**PROBLEM REQUIREMENTS**
Among the entries below, find the lines with the word "American" and copy them.

-- DATASET EXTRACT follows --

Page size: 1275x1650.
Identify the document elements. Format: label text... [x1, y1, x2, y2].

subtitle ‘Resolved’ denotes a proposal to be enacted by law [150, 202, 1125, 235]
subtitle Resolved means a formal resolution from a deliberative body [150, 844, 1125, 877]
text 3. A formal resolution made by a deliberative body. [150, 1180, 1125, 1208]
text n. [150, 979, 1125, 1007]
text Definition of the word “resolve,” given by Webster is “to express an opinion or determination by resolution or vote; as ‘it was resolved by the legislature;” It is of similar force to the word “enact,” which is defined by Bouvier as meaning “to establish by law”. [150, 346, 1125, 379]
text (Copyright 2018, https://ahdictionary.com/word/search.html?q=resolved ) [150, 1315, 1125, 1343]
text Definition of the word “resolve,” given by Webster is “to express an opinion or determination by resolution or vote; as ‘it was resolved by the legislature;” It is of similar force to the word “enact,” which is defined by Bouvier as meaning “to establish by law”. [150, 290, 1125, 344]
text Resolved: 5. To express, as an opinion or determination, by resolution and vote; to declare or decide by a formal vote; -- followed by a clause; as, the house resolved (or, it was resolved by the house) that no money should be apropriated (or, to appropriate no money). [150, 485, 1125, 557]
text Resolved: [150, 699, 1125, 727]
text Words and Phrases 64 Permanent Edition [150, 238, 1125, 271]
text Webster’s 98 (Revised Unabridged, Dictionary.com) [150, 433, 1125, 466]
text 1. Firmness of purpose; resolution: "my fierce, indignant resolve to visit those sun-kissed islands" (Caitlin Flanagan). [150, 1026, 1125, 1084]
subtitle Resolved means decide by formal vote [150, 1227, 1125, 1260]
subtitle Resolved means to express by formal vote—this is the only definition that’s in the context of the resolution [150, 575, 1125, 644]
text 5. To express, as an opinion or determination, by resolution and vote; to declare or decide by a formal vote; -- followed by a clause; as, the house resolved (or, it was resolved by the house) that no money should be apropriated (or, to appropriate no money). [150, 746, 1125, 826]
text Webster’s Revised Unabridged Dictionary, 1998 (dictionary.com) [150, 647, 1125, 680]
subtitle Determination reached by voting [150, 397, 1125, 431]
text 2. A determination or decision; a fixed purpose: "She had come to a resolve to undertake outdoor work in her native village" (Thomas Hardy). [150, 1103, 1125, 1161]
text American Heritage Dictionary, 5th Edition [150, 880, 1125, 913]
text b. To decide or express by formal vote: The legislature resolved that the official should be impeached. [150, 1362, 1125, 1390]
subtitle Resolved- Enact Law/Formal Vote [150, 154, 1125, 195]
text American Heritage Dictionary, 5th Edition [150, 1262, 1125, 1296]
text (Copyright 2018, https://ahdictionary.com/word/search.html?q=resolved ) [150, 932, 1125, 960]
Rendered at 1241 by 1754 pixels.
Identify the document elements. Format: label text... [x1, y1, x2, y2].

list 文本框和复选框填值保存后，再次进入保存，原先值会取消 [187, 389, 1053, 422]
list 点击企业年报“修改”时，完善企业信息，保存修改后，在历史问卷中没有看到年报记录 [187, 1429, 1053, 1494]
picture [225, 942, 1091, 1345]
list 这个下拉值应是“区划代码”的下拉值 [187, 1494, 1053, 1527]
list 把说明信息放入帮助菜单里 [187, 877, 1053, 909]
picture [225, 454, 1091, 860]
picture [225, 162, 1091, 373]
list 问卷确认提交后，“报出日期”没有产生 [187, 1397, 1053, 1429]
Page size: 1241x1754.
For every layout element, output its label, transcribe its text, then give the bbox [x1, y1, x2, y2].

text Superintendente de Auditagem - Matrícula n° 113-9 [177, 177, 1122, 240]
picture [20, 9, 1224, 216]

-- DATASET EXTRACT concluded --

**WORKED SOLUTION**
text American Heritage Dictionary, 5th Edition [150, 880, 1125, 913]
text American Heritage Dictionary, 5th Edition [150, 1262, 1125, 1296]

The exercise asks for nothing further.